This past Sunday we celebrated the day of the holy apostle Philip, which marks the beginning of Pylipivka, the pre-Christmas fast—a preparation for the celebration of Our Lord’s Nativity. It is a wonderful time of reflection and preparation. Reflection upon the great mystery of God’s love for us and preparing ourselves for His presence among us in the person of Jesus of Nazareth.
During this period, specifically, for this month during our Sunday homilies, we will be focussing on deepening our awareness of God’s love and presence in and through our Divine Liturgy.

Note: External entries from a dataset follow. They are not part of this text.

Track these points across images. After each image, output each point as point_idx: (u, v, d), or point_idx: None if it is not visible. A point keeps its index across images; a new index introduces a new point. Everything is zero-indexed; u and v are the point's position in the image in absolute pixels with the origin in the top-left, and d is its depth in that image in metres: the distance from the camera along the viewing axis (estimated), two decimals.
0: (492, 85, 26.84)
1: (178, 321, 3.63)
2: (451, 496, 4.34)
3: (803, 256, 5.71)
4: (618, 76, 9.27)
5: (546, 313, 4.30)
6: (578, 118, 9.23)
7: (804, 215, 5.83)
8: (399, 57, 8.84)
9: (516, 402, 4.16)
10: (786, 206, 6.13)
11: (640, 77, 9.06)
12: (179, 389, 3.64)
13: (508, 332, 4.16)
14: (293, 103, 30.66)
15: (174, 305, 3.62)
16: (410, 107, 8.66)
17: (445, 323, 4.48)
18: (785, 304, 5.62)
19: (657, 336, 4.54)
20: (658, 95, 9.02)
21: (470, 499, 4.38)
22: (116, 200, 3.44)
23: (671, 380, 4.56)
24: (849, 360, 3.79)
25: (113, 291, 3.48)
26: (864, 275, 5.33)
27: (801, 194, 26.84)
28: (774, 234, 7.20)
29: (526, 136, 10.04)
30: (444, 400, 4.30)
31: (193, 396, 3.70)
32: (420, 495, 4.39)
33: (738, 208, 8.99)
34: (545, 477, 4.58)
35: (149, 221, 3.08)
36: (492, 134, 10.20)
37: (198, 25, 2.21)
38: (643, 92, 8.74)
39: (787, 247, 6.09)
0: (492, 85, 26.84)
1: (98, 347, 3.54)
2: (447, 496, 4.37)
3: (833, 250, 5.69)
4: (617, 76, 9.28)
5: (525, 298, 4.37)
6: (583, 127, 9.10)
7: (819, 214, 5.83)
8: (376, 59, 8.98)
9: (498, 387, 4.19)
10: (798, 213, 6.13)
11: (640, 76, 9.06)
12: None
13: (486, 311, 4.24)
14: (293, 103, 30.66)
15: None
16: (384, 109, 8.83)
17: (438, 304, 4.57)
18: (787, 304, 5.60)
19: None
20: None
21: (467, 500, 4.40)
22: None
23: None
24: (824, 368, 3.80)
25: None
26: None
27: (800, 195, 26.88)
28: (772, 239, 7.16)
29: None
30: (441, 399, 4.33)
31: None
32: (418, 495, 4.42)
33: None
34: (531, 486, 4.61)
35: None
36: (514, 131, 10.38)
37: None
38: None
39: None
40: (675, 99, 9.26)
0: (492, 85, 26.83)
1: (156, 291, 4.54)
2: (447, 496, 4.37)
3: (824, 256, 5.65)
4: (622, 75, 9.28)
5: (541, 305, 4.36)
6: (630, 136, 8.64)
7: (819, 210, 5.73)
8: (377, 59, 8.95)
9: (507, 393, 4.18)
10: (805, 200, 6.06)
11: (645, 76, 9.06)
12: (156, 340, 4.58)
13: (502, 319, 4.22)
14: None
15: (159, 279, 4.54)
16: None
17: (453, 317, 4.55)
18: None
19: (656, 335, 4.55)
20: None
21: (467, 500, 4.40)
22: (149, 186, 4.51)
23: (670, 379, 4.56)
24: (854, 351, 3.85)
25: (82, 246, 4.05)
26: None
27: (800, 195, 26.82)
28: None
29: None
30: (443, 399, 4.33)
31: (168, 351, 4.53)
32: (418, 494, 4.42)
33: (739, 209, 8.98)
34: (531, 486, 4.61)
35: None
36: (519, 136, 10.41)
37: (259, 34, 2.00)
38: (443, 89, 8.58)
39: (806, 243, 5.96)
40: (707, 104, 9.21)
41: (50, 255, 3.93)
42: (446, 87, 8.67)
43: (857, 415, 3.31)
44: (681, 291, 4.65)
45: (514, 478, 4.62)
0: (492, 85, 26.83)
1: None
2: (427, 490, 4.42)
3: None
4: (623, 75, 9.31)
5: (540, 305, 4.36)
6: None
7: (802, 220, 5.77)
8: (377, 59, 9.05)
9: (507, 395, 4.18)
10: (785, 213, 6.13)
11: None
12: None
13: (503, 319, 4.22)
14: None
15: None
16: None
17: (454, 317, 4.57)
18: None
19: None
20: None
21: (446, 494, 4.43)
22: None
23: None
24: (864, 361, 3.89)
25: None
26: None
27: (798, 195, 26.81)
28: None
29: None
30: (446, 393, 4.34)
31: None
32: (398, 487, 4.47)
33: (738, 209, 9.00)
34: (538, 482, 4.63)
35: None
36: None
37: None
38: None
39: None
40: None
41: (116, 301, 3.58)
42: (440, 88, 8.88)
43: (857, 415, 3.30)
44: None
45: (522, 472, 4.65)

The liturgical life of the church is not just another set of rituals or rules, like the norms we have established for organizations or public ceremonies. Our liturgical life is an attempt for us to enter into divine life, to see ourselves and our world as God sees. It is for this reason that the church has a different cycle during the year than our social calendar. The church’s calendar is not built around a “new year” but rather structured around an event which goes beyond time and includes all time: Easter—the day of Resurrection, the Feast of Feasts. This is our starting point and our end point. It is the day which gives meaning to all else. It is the day that we re-live every Sunday and that we are invited to re-celebrate at every Divine Liturgy.

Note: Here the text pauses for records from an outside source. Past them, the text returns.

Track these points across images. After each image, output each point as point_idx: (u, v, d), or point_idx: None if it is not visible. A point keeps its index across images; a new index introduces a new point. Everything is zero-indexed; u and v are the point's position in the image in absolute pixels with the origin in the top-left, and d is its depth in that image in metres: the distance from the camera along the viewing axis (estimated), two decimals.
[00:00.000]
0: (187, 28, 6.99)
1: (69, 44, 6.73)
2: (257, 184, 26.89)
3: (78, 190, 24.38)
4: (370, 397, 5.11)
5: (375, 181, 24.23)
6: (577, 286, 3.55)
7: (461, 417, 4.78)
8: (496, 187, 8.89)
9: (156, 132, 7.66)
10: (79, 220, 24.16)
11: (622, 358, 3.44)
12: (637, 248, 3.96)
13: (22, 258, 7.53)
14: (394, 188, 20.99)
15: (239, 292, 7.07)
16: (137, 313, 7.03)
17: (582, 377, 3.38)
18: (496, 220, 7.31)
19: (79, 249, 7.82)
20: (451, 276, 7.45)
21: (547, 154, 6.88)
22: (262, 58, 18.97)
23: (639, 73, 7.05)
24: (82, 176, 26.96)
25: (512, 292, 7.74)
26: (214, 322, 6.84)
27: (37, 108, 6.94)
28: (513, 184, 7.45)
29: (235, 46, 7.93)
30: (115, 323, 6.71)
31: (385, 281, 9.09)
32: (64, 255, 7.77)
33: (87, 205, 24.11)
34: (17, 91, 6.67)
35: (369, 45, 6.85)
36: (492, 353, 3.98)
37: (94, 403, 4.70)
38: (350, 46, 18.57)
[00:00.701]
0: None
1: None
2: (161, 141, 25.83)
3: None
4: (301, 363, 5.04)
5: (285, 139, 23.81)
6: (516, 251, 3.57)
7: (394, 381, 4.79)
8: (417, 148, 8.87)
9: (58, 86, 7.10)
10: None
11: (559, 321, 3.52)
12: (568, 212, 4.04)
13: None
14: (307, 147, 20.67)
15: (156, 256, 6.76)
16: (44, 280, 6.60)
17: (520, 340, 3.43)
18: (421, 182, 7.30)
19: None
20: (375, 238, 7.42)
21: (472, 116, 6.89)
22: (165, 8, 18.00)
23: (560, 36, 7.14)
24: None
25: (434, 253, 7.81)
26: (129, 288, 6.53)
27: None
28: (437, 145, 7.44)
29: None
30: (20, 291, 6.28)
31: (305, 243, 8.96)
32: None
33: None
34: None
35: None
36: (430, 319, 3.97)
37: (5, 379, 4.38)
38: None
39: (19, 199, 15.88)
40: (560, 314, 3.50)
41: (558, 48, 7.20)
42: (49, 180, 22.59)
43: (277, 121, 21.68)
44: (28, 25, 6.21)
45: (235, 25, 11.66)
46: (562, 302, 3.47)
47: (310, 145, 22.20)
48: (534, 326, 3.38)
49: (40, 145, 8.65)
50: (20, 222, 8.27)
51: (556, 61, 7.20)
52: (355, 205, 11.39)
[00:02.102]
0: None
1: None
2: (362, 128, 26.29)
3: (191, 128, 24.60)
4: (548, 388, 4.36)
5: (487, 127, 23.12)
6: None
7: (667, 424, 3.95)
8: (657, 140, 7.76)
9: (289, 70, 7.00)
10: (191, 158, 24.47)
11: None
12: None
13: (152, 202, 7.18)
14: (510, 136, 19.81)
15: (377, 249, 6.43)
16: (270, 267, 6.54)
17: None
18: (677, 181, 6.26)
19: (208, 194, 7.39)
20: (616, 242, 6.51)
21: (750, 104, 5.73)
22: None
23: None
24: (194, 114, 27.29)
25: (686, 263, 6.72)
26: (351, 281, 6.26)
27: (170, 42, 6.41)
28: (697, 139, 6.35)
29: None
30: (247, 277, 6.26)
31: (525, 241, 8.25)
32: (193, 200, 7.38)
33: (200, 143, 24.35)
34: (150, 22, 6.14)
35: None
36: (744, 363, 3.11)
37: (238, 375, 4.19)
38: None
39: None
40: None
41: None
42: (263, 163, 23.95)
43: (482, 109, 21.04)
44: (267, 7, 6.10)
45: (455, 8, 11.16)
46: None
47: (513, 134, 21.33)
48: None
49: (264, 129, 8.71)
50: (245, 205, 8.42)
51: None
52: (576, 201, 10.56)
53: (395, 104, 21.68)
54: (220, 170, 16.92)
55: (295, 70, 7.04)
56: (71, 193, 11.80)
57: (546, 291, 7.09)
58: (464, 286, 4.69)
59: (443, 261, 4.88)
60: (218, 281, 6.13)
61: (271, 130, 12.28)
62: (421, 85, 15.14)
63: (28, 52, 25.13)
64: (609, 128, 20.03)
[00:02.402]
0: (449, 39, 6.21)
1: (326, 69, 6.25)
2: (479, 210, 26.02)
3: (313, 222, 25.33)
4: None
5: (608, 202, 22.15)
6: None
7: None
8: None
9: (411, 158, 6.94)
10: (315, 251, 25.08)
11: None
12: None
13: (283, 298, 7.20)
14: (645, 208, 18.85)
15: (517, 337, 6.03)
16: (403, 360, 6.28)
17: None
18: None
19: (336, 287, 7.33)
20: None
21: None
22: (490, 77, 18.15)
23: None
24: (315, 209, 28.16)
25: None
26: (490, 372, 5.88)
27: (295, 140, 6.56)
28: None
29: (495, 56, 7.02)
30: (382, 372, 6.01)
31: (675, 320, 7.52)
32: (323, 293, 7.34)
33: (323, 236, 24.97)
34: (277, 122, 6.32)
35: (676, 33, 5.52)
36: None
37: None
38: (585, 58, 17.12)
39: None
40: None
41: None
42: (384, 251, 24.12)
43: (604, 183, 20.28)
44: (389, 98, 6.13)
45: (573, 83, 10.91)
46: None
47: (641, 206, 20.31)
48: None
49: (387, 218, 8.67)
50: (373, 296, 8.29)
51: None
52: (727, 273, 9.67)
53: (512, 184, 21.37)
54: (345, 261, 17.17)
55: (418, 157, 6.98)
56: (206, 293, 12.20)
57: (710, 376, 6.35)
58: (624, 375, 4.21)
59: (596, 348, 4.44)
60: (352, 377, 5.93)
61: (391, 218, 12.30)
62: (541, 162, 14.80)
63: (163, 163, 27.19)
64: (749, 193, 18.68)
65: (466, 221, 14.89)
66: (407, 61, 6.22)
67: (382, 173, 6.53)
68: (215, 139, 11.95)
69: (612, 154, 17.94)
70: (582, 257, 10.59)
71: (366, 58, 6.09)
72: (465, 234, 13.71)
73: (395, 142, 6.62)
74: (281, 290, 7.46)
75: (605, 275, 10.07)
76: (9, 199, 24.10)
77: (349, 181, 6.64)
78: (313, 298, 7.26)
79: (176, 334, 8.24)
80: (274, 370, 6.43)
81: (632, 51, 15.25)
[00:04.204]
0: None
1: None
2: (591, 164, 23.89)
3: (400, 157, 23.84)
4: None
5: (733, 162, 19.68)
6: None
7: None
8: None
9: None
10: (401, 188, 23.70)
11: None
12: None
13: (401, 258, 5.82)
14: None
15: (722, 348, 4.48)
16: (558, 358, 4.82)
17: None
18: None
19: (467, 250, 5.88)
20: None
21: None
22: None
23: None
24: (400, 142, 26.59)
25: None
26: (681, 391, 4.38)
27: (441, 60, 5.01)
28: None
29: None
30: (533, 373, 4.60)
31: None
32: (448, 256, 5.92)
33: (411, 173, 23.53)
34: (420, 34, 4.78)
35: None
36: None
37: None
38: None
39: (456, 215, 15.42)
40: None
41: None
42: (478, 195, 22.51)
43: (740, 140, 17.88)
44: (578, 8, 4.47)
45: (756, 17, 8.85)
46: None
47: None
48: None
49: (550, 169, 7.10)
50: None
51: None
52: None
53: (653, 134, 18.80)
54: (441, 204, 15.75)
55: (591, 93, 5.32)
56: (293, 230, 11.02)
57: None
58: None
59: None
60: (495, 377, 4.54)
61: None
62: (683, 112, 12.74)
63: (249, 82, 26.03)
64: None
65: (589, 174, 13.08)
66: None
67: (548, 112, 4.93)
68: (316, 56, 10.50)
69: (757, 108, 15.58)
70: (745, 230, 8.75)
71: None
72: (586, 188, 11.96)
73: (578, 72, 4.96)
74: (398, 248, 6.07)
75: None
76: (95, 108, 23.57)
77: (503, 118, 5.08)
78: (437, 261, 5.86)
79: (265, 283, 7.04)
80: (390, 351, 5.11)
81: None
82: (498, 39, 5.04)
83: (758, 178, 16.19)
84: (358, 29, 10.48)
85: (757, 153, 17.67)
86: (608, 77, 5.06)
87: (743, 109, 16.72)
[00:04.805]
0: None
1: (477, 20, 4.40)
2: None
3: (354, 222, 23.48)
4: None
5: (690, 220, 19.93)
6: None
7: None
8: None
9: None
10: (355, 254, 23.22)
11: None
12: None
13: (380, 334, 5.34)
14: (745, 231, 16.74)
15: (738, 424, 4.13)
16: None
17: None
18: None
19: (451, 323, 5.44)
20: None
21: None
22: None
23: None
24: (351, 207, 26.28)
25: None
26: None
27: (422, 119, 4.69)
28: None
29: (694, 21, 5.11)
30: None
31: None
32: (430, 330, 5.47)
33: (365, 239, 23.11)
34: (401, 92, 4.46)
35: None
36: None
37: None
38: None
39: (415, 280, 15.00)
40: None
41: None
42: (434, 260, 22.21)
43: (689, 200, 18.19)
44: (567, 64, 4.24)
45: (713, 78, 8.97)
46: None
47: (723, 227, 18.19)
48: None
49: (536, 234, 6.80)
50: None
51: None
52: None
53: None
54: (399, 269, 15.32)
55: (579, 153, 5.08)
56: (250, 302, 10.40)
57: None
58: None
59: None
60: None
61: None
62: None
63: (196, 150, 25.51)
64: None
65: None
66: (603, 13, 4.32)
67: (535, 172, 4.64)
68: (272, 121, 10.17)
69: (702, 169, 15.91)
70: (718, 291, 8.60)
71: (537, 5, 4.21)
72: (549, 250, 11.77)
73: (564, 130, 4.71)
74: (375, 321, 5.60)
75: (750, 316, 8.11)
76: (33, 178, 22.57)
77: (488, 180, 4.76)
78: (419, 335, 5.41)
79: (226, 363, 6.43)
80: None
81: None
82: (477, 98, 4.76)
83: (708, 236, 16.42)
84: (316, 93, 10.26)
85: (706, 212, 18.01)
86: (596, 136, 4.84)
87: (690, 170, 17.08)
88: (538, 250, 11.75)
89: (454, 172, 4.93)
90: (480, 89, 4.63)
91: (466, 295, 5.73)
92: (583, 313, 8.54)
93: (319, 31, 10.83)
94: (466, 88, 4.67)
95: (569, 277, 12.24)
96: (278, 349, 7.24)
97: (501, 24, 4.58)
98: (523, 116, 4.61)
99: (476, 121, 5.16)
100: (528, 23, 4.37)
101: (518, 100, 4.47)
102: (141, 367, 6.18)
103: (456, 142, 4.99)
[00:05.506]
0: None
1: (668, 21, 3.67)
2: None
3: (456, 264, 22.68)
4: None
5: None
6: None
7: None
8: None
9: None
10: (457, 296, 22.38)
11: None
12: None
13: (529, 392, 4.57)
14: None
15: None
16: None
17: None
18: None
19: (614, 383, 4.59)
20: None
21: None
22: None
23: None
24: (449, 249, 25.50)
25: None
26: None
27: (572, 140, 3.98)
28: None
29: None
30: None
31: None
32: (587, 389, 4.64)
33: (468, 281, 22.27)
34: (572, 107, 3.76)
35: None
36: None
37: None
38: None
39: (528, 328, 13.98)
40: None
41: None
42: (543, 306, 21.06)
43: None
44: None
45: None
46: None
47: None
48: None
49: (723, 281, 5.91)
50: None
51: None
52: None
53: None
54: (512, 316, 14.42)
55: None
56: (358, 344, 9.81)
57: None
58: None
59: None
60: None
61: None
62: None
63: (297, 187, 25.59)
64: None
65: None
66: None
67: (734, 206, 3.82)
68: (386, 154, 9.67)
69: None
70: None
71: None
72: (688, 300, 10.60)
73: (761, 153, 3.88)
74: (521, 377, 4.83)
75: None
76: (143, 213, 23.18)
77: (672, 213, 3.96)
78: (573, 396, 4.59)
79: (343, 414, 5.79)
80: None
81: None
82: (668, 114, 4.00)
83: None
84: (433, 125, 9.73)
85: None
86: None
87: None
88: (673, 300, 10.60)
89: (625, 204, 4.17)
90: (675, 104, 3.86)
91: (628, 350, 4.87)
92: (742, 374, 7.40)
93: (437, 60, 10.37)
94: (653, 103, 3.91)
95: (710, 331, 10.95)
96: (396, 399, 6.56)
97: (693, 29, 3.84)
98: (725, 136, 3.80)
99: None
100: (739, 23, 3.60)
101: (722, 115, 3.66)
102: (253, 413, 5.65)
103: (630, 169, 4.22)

So what is the Divine Liturgy? We will focus on this for the next few weeks in our Sunday homilies. We will hear about our call to enter into the Kingdom, not as weak and lost people, but as those who are called to a higher dignity: children of God, brothers and sisters in Christ. We become this, not of our own action, but because this is what God’s love does to us. As children of God we come to know our Lord through the actions of God in human history: so we hear what God has done in the singing of the psalm excerpts in the antiphons, and the readings from the New Testament (epistle and gospel). But then we are invited into an even more intimate experience: God is with us. We enter the Eucharistic portion of the Liturgy, recalling the Incarnation, the Passion, and ultimately the Resurrection of Christ. In spite of our inadequacies we are invited to “taste and see how good the Lord is”: to receive the Eucharist. Finally, we are to proclaim this truth and celebrate with joy this reality of being united to Christ as we go into the world. We are meant to take our experience of the Kingdom into the world, so that “the name of the Lord is blessed, now and forever” and not just in our churches, but throughout the world!